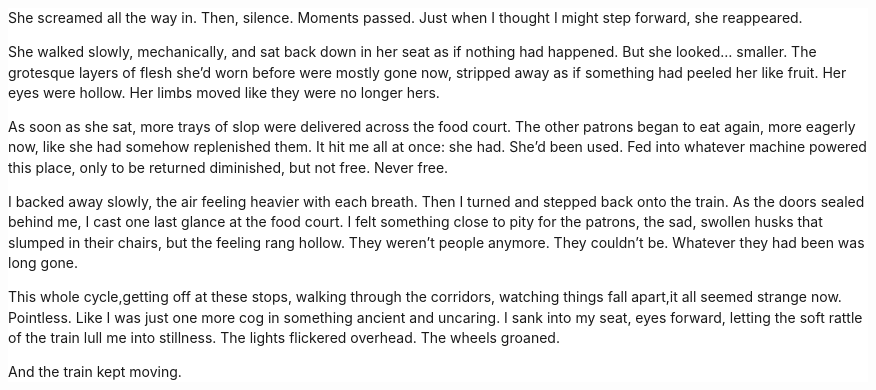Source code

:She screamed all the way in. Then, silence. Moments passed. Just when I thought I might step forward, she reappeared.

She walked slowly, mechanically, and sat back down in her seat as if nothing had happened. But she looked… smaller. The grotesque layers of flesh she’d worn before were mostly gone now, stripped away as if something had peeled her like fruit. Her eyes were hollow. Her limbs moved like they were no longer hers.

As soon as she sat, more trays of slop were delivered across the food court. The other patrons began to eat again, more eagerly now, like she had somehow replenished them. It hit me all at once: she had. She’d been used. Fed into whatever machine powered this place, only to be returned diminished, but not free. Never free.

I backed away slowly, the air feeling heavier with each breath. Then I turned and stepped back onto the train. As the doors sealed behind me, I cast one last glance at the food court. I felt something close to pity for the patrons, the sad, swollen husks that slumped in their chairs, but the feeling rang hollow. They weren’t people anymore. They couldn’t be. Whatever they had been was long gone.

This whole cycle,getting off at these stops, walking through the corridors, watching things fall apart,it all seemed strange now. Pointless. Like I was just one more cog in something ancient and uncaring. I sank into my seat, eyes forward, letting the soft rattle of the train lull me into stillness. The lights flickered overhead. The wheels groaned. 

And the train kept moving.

## INSTRUCTION
Every line from the one containing "As soon as she" to the close of the records must be reproduced exactly. Include both ends and nothing more.

## ANSWER TO THIS TASK
As soon as she sat, more trays of slop were delivered across the food court. The other patrons began to eat again, more eagerly now, like she had somehow replenished them. It hit me all at once: she had. She’d been used. Fed into whatever machine powered this place, only to be returned diminished, but not free. Never free.

I backed away slowly, the air feeling heavier with each breath. Then I turned and stepped back onto the train. As the doors sealed behind me, I cast one last glance at the food court. I felt something close to pity for the patrons, the sad, swollen husks that slumped in their chairs, but the feeling rang hollow. They weren’t people anymore. They couldn’t be. Whatever they had been was long gone.

This whole cycle,getting off at these stops, walking through the corridors, watching things fall apart,it all seemed strange now. Pointless. Like I was just one more cog in something ancient and uncaring. I sank into my seat, eyes forward, letting the soft rattle of the train lull me into stillness. The lights flickered overhead. The wheels groaned. 

And the train kept moving.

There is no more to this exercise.